# TAREFA PROPOSTA:
Responda às perguntas a seguir de acordo com o texto sobre o Prêmio Camões concedido a Chico Buarque.
1. Em que ano o Prêmio Camões foi instituído?
2. Que tipo de canção o texto diz que é "Sabiá"?
3. Qual presidente saudou Chico "pelo empenhamento político, pelo amor ao Rio de Janeiro e ao Brasil"?

Mas não é dessa collage apressada de trechos de duas das canções emblemáticas de Chico Buarque de Hollanda que quero falar aqui. Talvez de um tempo, página infeliz de nossa história, os olhos (indevidamente) embotados de cimento e lágrima. Difícil esquecer, mas vamos tentar não falar de “pedras-de-toque” como aquele “Se entornaste a nossa sorte pelo chão/ Se na bagunça do teu coração/ Meu sangue errou de veia e se perdeu/ Como, se na desordem do armário embutido/ Meu paletó enlaça o teu vestido/E o meu sapato inda pisa no teu”.
Ou de pontos luminosos como os daquela construção de alexandrinos com cesura perfeita, realçados pela profusão de proparoxítonos, de quem ergueu no patamar quatro paredes mágicas. De quem tropeçou no céu como se fosse um bêbado e flutuou no ar como se fosse um pássaro. Ou, ainda, da bela e injustiçada  Sabiá, uma elaborada canção de “in-exílio”: “Vou voltar/ Sei que ainda vou voltar/Para o meu lugar/ Foi lá e é ainda lá/Que eu hei de ouvir cantar/  Uma sabiá”.
Chico vai voltar sempre, que aqui é o seu lugar. E sempre e sempre nos surpreender com novas canções e romances. É também muito em função desses que ele acaba de se tornar o mais novo laureado com o Prêmio Camões de Literatura, o mais importante da língua portuguesa. Tanto mar. Por mares de nunca de antes navegados, diz de lá o vate, são muitos os Chicos num só Chico Buarque de Hollanda. Muitos Chicos em perigos e guerra esforçados, mais do que prometia a força humana.
Instituído em 1988, o Prêmio Camões tem o objetivo de reconhecer um autor de língua portuguesa que tenha "contribuído para o enriquecimento do patrimônio literário e cultural" do idioma através de seu conjunto da obra. Chico foi logo saudado pela multidão de fãs, e até mesmo pelo presidente: “pelo empenhamento político, pelo amor ao Rio de Janeiro e ao Brasil, pelo trabalho sobre uma língua que, atravessando tanto mar, nos une”. Pelo presidente português Marcelo Rebelo de Sousa, diga-se de passagem, porque – aqui, ó! – o ex-Capitão Talkey fez cara de paisagem. E paisagem nebulosa. Quer dizer, cara de escuro como no breu das tocas onde inventou de inventar a escuridão,como não podia deixar de ser. O Prêmio Camões ganho por Chico foi um tapa de luva (de boxe, claro, um jab mais-que-perfeito) na ignorância que grassa nos gramados do Planalto.

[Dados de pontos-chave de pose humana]

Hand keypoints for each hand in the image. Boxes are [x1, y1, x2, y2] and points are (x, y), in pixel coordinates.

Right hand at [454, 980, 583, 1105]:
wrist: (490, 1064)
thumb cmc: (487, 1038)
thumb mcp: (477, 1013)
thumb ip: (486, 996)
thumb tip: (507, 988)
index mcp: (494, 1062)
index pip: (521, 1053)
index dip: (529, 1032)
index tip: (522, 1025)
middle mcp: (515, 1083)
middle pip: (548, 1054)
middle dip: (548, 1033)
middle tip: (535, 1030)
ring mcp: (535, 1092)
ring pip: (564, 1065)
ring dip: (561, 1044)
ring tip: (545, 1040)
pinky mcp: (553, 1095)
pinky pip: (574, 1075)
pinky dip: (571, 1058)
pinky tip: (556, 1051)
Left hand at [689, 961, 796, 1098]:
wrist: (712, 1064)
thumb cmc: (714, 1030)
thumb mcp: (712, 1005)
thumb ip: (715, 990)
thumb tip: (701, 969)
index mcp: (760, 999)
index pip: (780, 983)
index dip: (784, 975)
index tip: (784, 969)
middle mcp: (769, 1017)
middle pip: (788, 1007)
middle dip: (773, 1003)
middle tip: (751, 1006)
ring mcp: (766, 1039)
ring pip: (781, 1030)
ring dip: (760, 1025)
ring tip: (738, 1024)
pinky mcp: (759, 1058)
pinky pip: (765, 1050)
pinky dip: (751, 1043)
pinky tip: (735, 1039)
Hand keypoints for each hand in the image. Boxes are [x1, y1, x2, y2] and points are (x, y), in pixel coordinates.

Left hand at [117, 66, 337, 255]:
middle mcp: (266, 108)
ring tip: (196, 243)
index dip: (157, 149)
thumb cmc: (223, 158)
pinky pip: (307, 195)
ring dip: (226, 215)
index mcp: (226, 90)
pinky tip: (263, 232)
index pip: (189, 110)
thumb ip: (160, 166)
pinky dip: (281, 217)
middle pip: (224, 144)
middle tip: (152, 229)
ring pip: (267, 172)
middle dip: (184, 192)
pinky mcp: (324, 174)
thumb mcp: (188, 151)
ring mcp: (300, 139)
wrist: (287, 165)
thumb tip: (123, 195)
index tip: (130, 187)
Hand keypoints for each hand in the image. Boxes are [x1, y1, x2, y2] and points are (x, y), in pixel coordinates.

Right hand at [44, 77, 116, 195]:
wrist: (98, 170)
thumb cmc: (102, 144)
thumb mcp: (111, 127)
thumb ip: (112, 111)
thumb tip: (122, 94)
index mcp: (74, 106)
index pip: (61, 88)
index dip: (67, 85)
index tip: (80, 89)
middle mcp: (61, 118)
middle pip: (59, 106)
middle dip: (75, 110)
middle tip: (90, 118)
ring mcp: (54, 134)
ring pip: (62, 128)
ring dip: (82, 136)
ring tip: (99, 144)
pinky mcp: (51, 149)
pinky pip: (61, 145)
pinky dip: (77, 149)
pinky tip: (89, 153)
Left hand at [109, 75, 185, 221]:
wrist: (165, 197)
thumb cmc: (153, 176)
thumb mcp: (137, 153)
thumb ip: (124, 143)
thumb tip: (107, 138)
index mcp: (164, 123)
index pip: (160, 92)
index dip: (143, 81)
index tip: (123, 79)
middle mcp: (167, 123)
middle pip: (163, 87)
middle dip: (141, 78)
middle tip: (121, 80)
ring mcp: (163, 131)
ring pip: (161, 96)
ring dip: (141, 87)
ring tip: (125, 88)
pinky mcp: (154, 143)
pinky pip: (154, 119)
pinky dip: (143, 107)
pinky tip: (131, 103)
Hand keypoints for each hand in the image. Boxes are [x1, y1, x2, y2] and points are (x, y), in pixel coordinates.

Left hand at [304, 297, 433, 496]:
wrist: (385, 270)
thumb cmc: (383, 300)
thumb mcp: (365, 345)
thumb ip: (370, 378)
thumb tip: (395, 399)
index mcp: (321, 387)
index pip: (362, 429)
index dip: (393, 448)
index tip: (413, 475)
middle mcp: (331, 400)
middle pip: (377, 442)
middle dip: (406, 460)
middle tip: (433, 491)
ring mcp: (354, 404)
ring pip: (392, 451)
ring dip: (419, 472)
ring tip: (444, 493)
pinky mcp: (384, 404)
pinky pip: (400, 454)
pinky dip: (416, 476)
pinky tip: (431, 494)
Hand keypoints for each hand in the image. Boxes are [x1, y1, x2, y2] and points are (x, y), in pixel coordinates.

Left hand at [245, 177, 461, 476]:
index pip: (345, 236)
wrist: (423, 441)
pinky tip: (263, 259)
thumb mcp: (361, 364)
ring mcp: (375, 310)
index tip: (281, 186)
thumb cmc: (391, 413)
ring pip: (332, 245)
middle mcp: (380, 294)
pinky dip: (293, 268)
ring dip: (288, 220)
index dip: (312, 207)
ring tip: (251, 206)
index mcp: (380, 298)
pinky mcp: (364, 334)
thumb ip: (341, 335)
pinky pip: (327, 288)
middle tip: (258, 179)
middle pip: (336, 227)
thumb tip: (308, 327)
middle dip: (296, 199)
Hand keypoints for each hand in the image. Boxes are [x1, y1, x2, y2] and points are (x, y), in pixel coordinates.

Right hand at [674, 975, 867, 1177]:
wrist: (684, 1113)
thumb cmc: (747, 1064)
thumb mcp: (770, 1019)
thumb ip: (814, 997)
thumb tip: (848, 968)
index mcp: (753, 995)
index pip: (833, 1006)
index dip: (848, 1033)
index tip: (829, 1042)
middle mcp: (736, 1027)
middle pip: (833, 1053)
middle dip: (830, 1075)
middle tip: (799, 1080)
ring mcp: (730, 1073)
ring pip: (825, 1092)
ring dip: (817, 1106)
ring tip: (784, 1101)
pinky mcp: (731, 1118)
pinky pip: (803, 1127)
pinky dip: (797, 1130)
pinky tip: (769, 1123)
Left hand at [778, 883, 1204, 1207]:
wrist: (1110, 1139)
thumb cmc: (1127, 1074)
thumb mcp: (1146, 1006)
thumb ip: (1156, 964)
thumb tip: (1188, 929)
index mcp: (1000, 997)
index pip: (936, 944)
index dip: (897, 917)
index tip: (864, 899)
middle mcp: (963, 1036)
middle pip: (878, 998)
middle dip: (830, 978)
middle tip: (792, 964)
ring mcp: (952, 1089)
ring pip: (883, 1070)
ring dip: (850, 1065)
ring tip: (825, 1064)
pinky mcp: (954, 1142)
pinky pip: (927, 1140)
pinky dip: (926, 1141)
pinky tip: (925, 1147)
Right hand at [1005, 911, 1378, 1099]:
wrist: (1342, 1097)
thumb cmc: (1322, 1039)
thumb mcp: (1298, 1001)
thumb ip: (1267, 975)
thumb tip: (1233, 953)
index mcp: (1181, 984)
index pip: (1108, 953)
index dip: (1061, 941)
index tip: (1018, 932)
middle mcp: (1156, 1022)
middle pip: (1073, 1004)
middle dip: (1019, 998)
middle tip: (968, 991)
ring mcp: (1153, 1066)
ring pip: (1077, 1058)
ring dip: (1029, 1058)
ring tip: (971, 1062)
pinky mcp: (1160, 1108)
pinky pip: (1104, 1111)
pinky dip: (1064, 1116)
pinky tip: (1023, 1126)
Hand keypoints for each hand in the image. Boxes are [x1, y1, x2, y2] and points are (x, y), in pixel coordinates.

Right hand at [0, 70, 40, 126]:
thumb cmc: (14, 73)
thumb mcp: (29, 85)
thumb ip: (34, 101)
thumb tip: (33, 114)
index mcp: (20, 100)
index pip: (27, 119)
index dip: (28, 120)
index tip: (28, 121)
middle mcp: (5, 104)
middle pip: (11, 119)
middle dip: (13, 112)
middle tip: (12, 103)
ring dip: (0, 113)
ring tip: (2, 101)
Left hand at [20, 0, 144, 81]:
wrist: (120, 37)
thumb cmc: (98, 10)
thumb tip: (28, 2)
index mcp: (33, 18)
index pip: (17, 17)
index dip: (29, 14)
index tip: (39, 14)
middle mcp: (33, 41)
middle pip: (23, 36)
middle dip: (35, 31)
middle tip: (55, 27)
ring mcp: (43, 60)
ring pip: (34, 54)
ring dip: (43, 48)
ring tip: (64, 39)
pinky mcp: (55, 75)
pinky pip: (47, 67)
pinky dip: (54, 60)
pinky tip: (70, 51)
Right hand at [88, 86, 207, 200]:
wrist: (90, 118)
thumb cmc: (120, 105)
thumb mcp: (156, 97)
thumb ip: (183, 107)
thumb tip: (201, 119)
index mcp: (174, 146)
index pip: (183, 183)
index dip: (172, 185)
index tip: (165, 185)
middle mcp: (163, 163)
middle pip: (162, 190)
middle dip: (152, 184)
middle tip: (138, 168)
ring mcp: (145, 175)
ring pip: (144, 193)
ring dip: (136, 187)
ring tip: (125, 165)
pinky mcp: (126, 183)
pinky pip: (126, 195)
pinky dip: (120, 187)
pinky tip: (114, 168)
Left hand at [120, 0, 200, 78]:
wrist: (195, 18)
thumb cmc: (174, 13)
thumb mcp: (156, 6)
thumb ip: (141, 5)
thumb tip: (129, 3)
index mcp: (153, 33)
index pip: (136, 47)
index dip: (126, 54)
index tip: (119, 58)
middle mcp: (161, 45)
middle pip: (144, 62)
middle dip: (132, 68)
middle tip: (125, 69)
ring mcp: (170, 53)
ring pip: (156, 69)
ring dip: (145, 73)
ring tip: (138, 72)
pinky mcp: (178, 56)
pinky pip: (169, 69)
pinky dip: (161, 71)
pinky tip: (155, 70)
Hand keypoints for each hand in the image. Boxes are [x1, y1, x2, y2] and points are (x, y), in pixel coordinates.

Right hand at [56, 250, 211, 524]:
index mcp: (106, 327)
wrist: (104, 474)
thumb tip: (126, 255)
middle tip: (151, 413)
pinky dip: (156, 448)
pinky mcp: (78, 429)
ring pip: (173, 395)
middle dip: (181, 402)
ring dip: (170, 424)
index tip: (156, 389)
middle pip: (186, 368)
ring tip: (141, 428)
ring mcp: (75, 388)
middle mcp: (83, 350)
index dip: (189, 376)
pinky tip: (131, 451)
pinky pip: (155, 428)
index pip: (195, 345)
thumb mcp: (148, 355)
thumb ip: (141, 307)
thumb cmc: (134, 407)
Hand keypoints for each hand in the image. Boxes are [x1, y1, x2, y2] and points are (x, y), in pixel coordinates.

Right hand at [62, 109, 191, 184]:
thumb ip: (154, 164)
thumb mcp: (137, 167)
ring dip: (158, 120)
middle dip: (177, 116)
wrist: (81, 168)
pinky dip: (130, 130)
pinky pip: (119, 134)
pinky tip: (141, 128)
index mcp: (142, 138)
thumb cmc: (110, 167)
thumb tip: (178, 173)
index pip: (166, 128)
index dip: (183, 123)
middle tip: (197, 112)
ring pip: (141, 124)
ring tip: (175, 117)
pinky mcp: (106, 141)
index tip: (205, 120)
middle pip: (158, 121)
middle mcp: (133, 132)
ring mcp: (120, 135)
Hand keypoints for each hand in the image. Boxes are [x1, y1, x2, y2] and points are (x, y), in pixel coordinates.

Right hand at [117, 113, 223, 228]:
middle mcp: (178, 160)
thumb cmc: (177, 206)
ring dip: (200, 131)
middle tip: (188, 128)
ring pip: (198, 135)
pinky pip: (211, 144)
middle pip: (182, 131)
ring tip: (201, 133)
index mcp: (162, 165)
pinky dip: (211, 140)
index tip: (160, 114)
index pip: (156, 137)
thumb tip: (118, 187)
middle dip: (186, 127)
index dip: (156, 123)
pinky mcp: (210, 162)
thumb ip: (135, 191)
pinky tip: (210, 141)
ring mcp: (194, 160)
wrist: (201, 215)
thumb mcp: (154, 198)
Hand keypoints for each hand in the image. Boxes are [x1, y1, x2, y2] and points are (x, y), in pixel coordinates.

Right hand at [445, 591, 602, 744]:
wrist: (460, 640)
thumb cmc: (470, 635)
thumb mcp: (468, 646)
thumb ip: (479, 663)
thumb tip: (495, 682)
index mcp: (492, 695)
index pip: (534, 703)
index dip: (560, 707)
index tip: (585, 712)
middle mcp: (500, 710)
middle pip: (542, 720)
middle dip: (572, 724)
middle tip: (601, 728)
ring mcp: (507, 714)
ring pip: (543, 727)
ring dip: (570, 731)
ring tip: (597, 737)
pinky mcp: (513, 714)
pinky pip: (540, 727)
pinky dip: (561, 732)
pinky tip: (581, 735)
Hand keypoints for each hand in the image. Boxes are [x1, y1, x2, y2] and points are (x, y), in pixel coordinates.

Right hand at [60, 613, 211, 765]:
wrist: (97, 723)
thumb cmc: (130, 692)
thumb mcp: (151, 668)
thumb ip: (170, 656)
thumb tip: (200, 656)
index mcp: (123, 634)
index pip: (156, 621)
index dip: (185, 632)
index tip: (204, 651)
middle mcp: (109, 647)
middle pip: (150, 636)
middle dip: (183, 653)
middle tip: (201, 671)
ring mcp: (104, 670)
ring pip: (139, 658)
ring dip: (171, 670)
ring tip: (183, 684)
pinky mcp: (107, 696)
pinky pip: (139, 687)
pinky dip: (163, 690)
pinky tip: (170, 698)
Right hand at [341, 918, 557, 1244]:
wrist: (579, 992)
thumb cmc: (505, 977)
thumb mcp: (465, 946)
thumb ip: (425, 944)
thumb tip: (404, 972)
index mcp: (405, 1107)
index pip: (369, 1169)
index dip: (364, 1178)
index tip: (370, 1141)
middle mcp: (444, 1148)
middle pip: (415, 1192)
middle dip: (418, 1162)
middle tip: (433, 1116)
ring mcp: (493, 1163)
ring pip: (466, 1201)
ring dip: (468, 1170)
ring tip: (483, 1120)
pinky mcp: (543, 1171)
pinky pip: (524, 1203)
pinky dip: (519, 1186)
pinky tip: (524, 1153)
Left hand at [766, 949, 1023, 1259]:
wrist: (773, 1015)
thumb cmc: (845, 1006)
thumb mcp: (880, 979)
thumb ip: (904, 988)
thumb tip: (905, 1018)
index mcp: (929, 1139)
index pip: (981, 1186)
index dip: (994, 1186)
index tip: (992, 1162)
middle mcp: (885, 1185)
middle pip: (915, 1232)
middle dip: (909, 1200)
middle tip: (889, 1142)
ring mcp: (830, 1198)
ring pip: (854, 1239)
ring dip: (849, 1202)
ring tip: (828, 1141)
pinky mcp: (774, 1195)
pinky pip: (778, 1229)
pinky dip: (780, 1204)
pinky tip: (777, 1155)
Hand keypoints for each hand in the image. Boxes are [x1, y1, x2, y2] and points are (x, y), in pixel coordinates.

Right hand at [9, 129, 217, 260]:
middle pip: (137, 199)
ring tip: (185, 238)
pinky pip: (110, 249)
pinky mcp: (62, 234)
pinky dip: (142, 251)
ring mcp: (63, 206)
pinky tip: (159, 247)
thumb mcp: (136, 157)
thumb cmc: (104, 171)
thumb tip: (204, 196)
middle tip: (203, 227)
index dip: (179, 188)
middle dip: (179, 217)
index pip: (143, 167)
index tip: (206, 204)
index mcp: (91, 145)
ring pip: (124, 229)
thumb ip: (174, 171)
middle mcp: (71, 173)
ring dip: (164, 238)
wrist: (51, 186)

# RESULTADO DA TAREFA:
1. Em 1988.
2. Uma elaborada canção de "in-exílio".
3. O presidente português Marcelo Rebelo de Sousa.